Selected extract:

= = = = =

This is one of my favourite quotes so far, in a section about how dancing masters composed their own music to help teach dance steps:
“While visiting Paris in 1762, Leopold Mozart observed that “in the whole town there are about two or three favourite minuets, which must always be played, because they people cannot dance to any save those particular ones during the playing of which they learned to dance.” (McKee 2012, 21)
It sounds like when children or teachers can’t remember an exercise in an exam syllabus until they hear the music that goes with it. But it also points out what is so different about ballet training. Children can do the same exercise to different music. You can play a famous piece from a ballet for a company class, and dancers don’t fall over because they go into autopilot and start doing whatever ballet it was from instead of the exercise.
The male solo from ‘Tchaikovsky Pas de Deux’ – a truly triple 3 (despite the 6/8 time signature)
If you’ve been following this blog recently, you know that I’m a little obsessed with time signature and metre in the 18th & 19th centuries (see Compound errors and Counting Tchaikovsky). Today, it paid off in company class, when I managed to play about 5 minutes of pirouette exercise in 3/4 without getting a single tempo correction. That’s rare for me. I speed up in pirouette exercises.
This is how learned to stop doing it: I wondered whether it would help if I deliberately thought in 3 – maybe I inadvertently think in 6 when I’m playing waltzes. 3/4 bars never stand alone in waltzes, they’re always in pairs, and usually in pairs of pairs. It had never occurred to me to make a connection between this and my acceleration problem. But my speeding-up was cured instantly when I made an effort to think in 3 rather than 6. That is, I made sure my cadences were on ‘8’, not ‘7’, and that every bar was a closed circle of 3, rather getting sucked up into an imaginary 6/8. It was hard work. I’m correcting a habit of a lifetime, made worse by playing all that waltz music which is by nature in hypermetrical duple compound metre, not ‘truly triple metre’ as I call it.
I coined the term ‘truly triple metre’ when I wrote the RAD’s Music in Focus and Dance Class Anthology books (2005). I’ve recently repurposed some of this for Dance rhythms for ballet pianists on the RAD website. The hardest rewriting was about ‘truly triple metre’ for grand allegro, because all the truly triple metres I can think of are polonaises, mazurkas and so on, which of course aren’t right for grand allegro. So what’s wrong?
Truly triple waltzes are an impossibility. They shouldn’t exist, and they don’t. What teachers mean by a ‘big waltz’ or ‘grande valse’, is usually that big balletic waltz-type variation that you only get in ballet, and while they’re in 3/4 and they’re reminiscent of waltzes, It would be better not to use that name for this type of music except as shorthand for something that we all know is really something else. The only trouble is, we don’t have a name for it. I call them ‘waltz-type variations’, and I think Galina Bezuglaya does in her book about ballet accompaniment (in Russian), but I can’t find the page right now.

= = = = =

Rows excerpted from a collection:
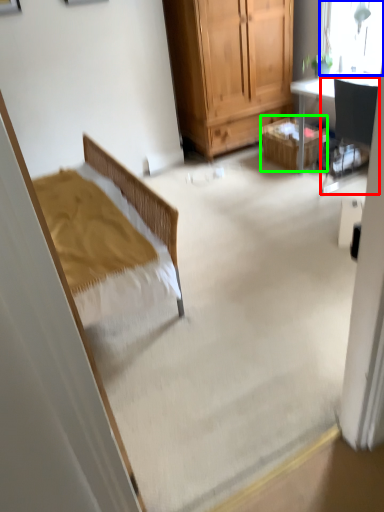
Question: Which object is the farthest from chair (highlighted by a red box)? Choose among these: window (highlighted by a blue box) or picnic basket (highlighted by a green box).

Choices:
 (A) window
 (B) picnic basket

Answer: (B)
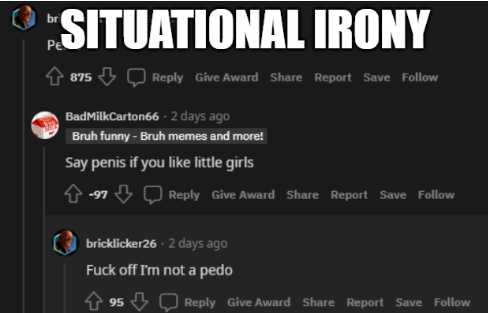
You are a GUI agent. You are given a task and a screenshot of the screen. Output one action in this format:
    pyautogui.click(x=<x>, y=<y>)
    Task: Click on the primary poster
    Image resolution: width=488 pixels, height=313 pixels.
    Given the screenshot: What is the action you would take?
    pyautogui.click(x=32, y=21), pyautogui.click(x=69, y=239)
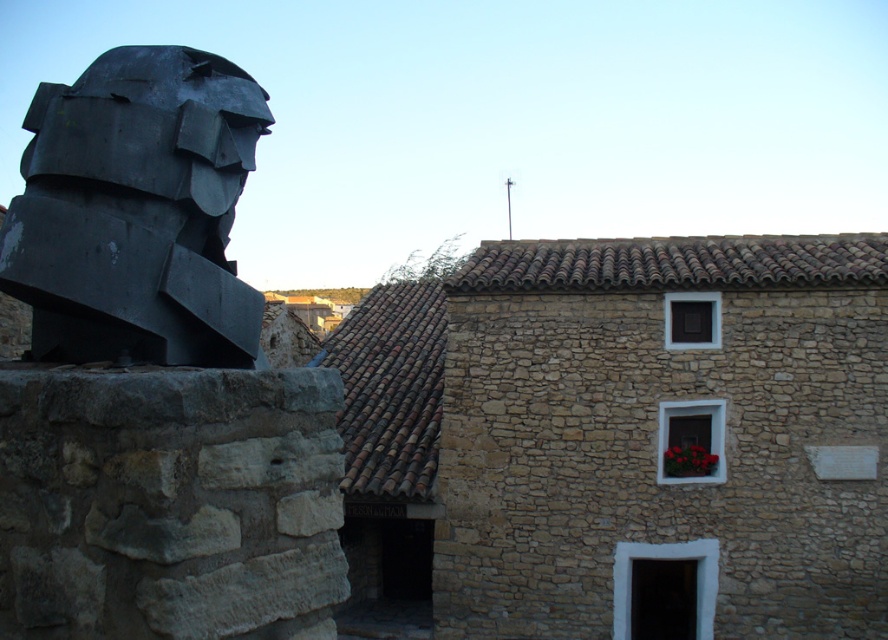
Question: Is matte black sculpture at left closer to the viewer compared to red matte flower box at center?

Choices:
 (A) no
 (B) yes

Answer: (B)

Question: Which point is farther from the camera taking this photo?

Choices:
 (A) (226, 176)
 (B) (678, 456)

Answer: (B)

Question: Which object is farther from the camera taking this photo?

Choices:
 (A) matte black sculpture at left
 (B) red matte flower box at center

Answer: (B)

Question: Can you confirm if matte black sculpture at left is smaller than red matte flower box at center?

Choices:
 (A) no
 (B) yes

Answer: (A)

Question: In this image, where is matte black sculpture at left located relative to red matte flower box at center?

Choices:
 (A) below
 (B) above

Answer: (B)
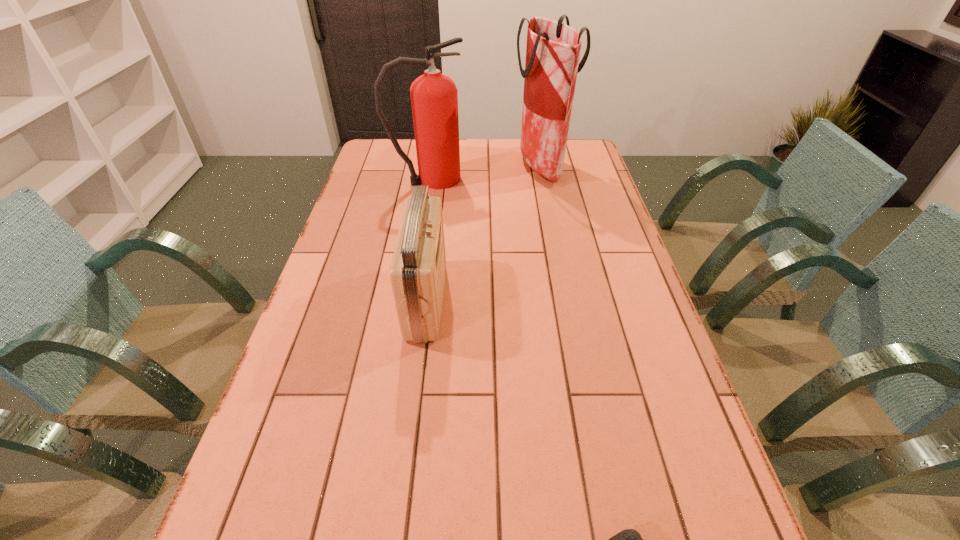
Find the location of a particular element. This screenshot has width=960, height=540. the closest object to the control is located at coordinates (417, 273).

Identify which object is located as the second nearest to the fire extinguisher. Please provide its 2D coordinates. Your answer should be formatted as a tuple, i.e. [(x, y)], where the tuple contains the x and y coordinates of a point satisfying the conditions above.

[(417, 273)]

= = = = =

Instructions:
(a) According to the passage on ballet class music, why was the rewriting about "truly triple metre" for grand allegro the hardest part of the rewriting?
(b) Output the rows as a JSON list of strings, with one string per line and blank lines omitted. Leave the pictures out of the answer.

Answers to the problems:
(a) All the truly triple metres the writer can think of are polonaises, mazurkas and similar dances. These are not right for grand allegro.

(b)
[
  "Question: Which object is the farthest from chair (highlighted by a red box)? Choose among these: window (highlighted by a blue box) or picnic basket (highlighted by a green box).",
  "Choices:",
  " (A) window",
  " (B) picnic basket",
  "Answer: (B)",
  "You are a GUI agent. You are given a task and a screenshot of the screen. Output one action in this format:",
  "    pyautogui.click(x=<x>, y=<y>)",
  "    Task: Click on the primary poster",
  "    Image resolution: width=488 pixels, height=313 pixels.",
  "    Given the screenshot: What is the action you would take?",
  "    pyautogui.click(x=32, y=21), pyautogui.click(x=69, y=239)",
  "Question: Is matte black sculpture at left closer to the viewer compared to red matte flower box at center?",
  "Choices:",
  " (A) no",
  " (B) yes",
  "Answer: (B)",
  "Question: Which point is farther from the camera taking this photo?",
  "Choices:",
  " (A) (226, 176)",
  " (B) (678, 456)",
  "Answer: (B)",
  "Question: Which object is farther from the camera taking this photo?",
  "Choices:",
  " (A) matte black sculpture at left",
  " (B) red matte flower box at center",
  "Answer: (B)",
  "Question: Can you confirm if matte black sculpture at left is smaller than red matte flower box at center?",
  "Choices:",
  " (A) no",
  " (B) yes",
  "Answer: (A)",
  "Question: In this image, where is matte black sculpture at left located relative to red matte flower box at center?",
  "Choices:",
  " (A) below",
  " (B) above",
  "Answer: (B)",
  "Find the location of a particular element. This screenshot has width=960, height=540. the closest object to the control is located at coordinates (417, 273).",
  "Identify which object is located as the second nearest to the fire extinguisher. Please provide its 2D coordinates. Your answer should be formatted as a tuple, i.e. [(x, y)], where the tuple contains the x and y coordinates of a point satisfying the conditions above.",
  "[(417, 273)]"
]